Maryland Cannabis Testing and Mold
New Jersey copied Maryland’s medical cannabis rules to set up the adult-use cannabis market.*
“If the rules were the same, you’d expect the results to be the same,” he noted.
Kahn explained he found that in Jersey, .25 of flower in 2024 data failed yeast and mold tests. In Maryland, there was a 4.8 percent failure rate.
He said that’s 19 times higher. Nationally, the failure rate is 3.3 percent.*
Tampered Results
Kahn noted that when Maryland made their testing regulations more stringent, mold seemed to grow just below the allowed limit. New Jersey seems to have the same trend.

So, it seems like the levels of mold are deliberately being noted as sufficiently low.
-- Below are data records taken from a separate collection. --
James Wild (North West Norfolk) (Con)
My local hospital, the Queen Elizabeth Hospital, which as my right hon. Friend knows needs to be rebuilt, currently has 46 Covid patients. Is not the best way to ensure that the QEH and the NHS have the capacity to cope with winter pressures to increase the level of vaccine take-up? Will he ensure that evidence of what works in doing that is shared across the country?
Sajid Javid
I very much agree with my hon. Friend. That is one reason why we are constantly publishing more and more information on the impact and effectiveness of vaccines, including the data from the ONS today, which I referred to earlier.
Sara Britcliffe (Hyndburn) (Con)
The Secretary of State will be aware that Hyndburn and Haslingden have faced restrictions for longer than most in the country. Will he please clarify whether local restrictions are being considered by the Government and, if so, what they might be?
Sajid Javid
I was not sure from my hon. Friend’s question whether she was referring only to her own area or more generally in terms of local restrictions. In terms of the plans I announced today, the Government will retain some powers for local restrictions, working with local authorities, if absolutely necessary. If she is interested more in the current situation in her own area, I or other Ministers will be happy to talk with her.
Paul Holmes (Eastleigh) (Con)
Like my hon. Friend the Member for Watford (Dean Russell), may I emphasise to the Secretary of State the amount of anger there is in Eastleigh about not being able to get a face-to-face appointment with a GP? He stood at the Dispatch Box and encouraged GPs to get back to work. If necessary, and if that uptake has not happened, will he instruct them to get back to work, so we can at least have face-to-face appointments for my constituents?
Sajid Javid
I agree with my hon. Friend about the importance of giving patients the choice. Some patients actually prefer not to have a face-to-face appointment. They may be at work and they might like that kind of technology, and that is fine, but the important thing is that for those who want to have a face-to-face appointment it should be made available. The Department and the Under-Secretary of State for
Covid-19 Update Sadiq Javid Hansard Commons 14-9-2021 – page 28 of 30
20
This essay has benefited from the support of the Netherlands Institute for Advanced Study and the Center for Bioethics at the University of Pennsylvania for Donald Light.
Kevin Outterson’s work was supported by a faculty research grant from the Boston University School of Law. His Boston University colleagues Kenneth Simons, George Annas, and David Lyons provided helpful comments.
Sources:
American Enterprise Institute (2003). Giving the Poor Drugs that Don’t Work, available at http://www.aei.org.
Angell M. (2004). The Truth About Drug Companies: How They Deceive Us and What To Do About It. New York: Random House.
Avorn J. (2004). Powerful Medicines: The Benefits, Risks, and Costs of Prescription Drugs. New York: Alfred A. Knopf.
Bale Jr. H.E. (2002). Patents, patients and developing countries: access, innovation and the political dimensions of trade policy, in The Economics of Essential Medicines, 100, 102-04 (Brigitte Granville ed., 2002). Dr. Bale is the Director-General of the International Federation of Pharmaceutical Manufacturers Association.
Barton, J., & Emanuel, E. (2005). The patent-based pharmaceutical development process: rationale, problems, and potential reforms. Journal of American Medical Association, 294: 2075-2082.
Kahn said that mold levels seem not to go beyond the legal limit, which seems very suspicious.
“Mold doesn’t know when to stop growing,” he noted. “This is statistically unlikely.”
THC Inflation Issues
Kahn believes THC inflation is very widespread, and bad actor labs are part of the problem. Flower with a high percentage of THC is more desired and therefore more lucrative.
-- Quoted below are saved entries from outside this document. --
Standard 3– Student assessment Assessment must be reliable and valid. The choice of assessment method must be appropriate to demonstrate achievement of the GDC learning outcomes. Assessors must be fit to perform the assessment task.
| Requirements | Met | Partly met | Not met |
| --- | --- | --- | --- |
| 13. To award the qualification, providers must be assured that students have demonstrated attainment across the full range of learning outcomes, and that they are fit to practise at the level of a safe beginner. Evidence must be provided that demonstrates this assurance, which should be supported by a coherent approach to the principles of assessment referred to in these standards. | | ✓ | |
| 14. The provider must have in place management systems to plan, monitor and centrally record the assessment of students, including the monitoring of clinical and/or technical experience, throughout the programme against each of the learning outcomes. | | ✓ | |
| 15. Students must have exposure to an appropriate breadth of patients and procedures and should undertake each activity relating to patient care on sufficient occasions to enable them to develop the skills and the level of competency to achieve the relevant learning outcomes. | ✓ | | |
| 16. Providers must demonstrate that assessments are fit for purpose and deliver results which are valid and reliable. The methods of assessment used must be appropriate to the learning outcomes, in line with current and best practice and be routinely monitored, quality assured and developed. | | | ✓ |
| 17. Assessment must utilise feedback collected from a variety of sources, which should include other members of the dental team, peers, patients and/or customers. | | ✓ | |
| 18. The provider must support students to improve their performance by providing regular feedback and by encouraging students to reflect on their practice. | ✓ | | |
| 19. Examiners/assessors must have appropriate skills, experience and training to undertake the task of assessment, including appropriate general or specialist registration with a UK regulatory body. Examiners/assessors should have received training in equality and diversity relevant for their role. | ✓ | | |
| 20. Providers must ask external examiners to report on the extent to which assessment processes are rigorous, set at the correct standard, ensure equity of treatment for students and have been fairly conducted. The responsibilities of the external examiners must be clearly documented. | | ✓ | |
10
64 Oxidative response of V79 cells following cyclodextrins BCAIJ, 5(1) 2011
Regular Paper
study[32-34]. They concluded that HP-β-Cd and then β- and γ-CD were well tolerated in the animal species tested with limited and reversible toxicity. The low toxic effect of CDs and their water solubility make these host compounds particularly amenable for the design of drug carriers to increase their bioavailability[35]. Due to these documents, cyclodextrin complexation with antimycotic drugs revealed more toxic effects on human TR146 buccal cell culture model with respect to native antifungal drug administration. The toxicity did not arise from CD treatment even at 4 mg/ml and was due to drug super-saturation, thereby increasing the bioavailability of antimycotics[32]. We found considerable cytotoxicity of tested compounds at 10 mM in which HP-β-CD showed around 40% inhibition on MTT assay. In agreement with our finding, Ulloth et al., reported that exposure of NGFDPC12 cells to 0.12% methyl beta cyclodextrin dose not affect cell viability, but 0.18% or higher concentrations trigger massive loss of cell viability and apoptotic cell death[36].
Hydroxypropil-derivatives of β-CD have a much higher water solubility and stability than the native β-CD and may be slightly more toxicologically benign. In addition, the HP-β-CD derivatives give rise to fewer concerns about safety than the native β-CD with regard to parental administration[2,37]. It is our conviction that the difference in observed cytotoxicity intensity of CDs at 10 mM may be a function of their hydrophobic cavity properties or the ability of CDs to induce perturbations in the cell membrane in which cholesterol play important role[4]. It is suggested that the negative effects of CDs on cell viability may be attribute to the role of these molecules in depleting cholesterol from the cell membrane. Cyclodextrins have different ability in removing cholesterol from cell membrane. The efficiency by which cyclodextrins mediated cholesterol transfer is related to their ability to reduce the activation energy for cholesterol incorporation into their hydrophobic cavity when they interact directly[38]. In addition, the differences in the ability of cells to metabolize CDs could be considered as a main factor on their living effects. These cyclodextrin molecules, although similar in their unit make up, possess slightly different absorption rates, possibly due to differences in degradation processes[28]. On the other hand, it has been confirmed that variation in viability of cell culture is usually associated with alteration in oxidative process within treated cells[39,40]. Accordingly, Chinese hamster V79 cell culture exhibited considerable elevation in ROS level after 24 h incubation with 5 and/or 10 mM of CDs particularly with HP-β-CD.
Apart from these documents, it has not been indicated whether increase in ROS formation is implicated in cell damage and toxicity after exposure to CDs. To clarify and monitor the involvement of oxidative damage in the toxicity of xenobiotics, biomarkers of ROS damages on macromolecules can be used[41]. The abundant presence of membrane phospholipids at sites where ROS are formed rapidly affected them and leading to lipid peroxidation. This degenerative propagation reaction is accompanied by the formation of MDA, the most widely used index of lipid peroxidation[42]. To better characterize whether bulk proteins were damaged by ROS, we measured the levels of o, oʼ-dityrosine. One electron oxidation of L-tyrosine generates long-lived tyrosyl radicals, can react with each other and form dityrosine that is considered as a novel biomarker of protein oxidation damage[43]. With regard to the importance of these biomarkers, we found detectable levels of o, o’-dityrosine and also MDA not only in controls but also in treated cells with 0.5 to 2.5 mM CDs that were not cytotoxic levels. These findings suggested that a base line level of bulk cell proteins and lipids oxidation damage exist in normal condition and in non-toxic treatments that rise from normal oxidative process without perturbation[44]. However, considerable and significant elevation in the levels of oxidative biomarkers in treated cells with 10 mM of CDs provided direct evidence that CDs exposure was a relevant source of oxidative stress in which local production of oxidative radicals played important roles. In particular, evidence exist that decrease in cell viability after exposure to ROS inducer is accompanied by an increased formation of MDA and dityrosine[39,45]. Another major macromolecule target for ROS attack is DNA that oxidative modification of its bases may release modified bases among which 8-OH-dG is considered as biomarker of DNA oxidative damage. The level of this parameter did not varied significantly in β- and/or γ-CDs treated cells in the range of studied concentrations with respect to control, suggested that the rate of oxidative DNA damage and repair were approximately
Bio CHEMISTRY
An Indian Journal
Unfortunately, most cannabis patients and consumers are not familiar with cannabinoids and terpenes, which produce different desirable effects.
“In every state, THC is being manipulated,” he declared. “Labs increasing potency are increasing market share.”
“It’s much easier to sell weed at 23 percent than 16,” Kahn added.

Lab Shopping Problems
Lab shopping happens when a lab doesn’t want to properly label contaminated cannabis flower. So the cultivator finds one that will.
“That moment they change lab, the THC goes up,” he said.
Kahn said he studied one cultivator that was failing a lot of lab mold tests. So, they went to another lab, which did not fail them.
“Labs don’t want to be called out for this,” he noted.
NJ Cannabis Mold and Yeast Issues
Kahn’s national data review backs up Safe Leaf’s local, independent lab testing made public earlier this year. They reflect issues elsewhere.
“Products are likely statistically contaminated in New Jersey and Safe Leaf … confirmed it,” he declared. “It’s one of the worst in the country.”
“Our secret shopper results and national data trends confirm that cannabis product mislabeling is not occurring in isolated incidents,” Raible explained.
Punishing Shady Cannabis Testing Labs
“Regulators and policymakers in numerous states seem to understand that there are bad actors manipulating results and labels,” Kahn noted.
He explained that cannabis testing labs have been closed for fraud in the legal cannabis states of Washington and Nevada. More recently, Kahn said Oregon identified several labs inflating THC levels.
“Either all honest labs go out of business or the state intervenes,” he explained.
Kahn added that after states shut one down, other labs seem more mindful.
Addressing NJ Cannabis Issues
The CRC has indefinitely delayed NJ’s lab testing requirements updates. In early May 2025, they unapproved the new NJ cannabis testing rules issued at their February 2025 meeting. They did so after the NJ Cannabis Trade Association, which mostly represents large Multi-State Operators (MSOs), complained about the perceived burden of implementation.
The New Jersey Assembly Oversight Committee held a hearing on cannabis lab testing in mid-May, where Raible and Boone testified.
Noted NORML advocate Chris Goldstein thinks the NJ Attorney General’s Division of Consumer Affairs should oversee cannabis quality if the NJCRC will not or cannot.
“The Division of Consumer Affairs in New Jersey already handles labeling issues with most products,” he noted.
“Patients that pushed for legalization need to go back to the black market because products are unsafe,” Kahn argued.
He said New Jersey should update their regulations, fine and shut down bad actors, and issue product recalls.
Kahn also endorsed homegrow legalization.
The CRC did not respond to a request for comment by the time of publication.